An episiotomy is a surgical incision in the perineum (the area of skin between the vagina and the anus). It is also a large controversy in childbirth today.
Episiotomies are measured in degrees -- the most common being a 2nd degree (midway between the vagina and the anus) and the least common being a 4th degree (Extending through the rectum, called the episiorectoprotomy). There are also different types of episiotomy. The midline is the most common in the USA (it extends directly towards the anus), and the mediolateral is a diagonal cut toward either side to prevent tearing into the rectum.
Dr. JM Thorp, in Episiotomy: Can its routine use be defended?, says, "There is little evidence to support routine use of episiotomy. This procedure may well increase the incidence of third- and fourth-degree lacerations. There are few data to support the premise that this procedure prevents pelvic relaxation."
The American College of Obstetricians and Gynecologists say that episiotomy "is not always necessary" and "should not be considered routine." However, estimates claim that the episiotomy rate in the United States is 65-95%, depending on the parity (number of babies previous born).
Episiotomies are said to provide the following benefits:
- Speed up the birth
- Prevent Tearing
- Protects against incontinence
- Protects against pelvic floor relaxation
- Heals easier than tears
The following have been reported as side effects of the episiotomy:
- Infection
- Increased Pain
- Increase in 3rd and 4th degree vaginal lacerations (euphemistically called extensions)
- Longer healing times
- Increased discomfort when intercourse is resumed
Episiotomies are not always necessary, and there is much you can do to lessen your chances of having this surgical incision. Some preventative measures are:
- Good nutrition (Healthy skin stretches more easily)
- Kegels (exercise for your pelvic floor muscles)
- Prenatal discussion with your care provider about episiotomy
- Prenatal Perineal massage
- A slowed second stage (controlled pushing)
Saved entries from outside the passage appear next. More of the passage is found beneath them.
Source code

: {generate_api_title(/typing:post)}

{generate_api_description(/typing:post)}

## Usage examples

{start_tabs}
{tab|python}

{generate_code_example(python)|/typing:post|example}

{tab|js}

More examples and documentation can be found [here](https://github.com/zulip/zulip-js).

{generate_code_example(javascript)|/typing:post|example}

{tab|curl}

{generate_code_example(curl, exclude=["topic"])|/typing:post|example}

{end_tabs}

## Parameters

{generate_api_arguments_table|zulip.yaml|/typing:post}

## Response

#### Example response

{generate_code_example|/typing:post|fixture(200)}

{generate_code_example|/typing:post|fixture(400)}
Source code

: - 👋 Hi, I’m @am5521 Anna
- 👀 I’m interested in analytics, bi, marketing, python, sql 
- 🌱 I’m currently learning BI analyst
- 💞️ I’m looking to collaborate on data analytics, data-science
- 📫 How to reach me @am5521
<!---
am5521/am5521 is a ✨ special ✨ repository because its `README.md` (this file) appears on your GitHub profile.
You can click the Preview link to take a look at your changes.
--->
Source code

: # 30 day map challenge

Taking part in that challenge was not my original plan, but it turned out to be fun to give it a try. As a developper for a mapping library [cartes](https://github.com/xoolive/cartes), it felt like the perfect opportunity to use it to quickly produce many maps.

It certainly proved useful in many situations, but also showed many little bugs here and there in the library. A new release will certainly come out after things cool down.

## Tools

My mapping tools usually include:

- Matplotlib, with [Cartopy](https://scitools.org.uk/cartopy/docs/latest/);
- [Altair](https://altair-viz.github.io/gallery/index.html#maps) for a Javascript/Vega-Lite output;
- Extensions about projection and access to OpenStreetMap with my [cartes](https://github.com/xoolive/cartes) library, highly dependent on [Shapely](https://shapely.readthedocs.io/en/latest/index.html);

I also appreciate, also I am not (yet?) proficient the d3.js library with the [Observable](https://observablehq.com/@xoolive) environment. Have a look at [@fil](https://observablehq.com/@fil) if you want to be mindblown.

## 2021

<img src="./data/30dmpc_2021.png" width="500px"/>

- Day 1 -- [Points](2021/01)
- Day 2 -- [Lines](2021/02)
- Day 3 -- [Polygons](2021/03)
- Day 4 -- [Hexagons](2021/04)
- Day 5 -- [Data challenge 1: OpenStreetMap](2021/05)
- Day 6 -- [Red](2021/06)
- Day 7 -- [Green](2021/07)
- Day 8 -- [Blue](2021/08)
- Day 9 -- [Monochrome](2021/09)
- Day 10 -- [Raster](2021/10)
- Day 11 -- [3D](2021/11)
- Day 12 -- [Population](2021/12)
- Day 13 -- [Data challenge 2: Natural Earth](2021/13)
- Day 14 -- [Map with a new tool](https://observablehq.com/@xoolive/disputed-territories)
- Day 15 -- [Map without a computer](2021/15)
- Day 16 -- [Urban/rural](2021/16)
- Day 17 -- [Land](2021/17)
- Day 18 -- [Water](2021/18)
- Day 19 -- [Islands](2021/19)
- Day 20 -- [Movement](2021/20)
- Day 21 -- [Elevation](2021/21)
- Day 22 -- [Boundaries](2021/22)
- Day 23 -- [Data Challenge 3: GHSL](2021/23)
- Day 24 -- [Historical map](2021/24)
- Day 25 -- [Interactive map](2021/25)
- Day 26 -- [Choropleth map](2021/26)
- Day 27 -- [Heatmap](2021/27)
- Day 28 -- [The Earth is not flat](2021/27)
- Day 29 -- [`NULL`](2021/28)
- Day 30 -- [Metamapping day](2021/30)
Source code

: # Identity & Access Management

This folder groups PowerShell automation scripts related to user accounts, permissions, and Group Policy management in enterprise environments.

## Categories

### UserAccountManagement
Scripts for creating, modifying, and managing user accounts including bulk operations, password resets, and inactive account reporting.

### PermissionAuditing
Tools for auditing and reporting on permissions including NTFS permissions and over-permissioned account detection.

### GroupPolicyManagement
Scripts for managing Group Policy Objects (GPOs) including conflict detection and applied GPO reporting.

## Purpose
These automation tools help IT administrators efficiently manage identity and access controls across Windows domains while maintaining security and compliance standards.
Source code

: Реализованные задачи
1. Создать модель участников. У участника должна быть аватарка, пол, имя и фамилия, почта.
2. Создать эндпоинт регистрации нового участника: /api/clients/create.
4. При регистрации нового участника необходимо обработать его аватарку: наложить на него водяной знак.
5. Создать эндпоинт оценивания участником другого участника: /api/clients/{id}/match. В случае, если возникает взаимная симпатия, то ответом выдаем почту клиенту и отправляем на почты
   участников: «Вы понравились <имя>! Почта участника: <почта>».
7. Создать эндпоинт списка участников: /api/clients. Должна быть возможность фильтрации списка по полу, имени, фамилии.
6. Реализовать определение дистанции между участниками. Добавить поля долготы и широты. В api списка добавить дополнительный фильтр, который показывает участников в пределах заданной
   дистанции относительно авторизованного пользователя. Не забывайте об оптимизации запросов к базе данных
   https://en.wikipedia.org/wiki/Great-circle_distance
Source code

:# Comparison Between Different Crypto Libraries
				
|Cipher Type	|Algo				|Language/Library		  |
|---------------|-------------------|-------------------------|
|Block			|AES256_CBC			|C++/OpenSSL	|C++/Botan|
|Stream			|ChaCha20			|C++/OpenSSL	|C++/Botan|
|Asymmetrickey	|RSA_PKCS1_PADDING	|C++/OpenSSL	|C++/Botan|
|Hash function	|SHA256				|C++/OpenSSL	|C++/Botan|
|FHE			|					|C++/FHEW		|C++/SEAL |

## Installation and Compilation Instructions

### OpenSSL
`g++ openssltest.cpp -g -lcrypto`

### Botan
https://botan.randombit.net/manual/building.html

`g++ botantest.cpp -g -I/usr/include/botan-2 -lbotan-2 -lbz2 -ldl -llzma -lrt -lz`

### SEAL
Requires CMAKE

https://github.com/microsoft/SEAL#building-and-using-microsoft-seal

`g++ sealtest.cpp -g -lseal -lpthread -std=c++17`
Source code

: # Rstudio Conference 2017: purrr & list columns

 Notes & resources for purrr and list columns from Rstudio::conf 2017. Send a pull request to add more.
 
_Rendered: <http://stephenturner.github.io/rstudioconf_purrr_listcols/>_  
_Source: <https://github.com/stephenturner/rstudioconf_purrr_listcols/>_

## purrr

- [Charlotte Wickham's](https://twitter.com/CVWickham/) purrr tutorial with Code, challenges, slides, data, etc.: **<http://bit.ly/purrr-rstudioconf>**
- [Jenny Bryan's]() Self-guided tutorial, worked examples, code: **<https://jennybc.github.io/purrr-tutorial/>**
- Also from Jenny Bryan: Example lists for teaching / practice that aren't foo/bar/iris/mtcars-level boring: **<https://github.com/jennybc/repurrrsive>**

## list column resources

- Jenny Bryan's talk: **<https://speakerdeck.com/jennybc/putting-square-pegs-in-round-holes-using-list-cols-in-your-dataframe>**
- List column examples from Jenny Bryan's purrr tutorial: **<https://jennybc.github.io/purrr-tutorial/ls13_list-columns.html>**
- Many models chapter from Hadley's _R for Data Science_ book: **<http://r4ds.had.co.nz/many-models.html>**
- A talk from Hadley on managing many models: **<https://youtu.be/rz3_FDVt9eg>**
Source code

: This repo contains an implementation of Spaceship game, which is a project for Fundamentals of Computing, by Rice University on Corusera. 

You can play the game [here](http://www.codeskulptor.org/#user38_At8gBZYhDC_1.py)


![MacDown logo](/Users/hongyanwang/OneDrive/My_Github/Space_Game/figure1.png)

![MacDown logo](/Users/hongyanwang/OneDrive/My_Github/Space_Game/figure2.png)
- Warm compresses, perineal massage and support during delivery
As always, knowing your rights as a patient/client and being knowledgeable about your body and the proposed procedure will take you a long way. Good luck and good birth!
Sources:
Alperin, M, Krohn, MA, Parviainen, K. Episiotomy and Increase in the Risk of Obstetric Laceration in a Subsequent Vaginal Delivery. Obstet Gynecol 2008 111: 1274-1278.
Althabe F, Buekens P, Bergel E, Belizán JM, Campbell MK, Moss N, Hartwell T, Wright LL; Guidelines Trial Group. A behavioral intervention to improve obstetrical care. N Engl J Med. 2008 May 1;358(18):1929-40.
Mikolajczyk RT, Zhang J, Troendle J, Chan L. Risk factors for birth canal lacerations in primiparous women. Am J Perinatol. 2008 May;25(5):259-64.
Sze EH, Ciarleglio M, Hobbs G. Risk factors associated with anal sphincter tear difference among midwife, private obstetrician, and resident deliveries. Int Urogynecol J Pelvic Floor Dysfunct. 2008 Mar 13. [Epub ahead of print]
Yildirim G, Beji NK. Effects of pushing techniques in birth on mother and fetus: a randomized study. Birth. 2008 Mar;35(1):25-30.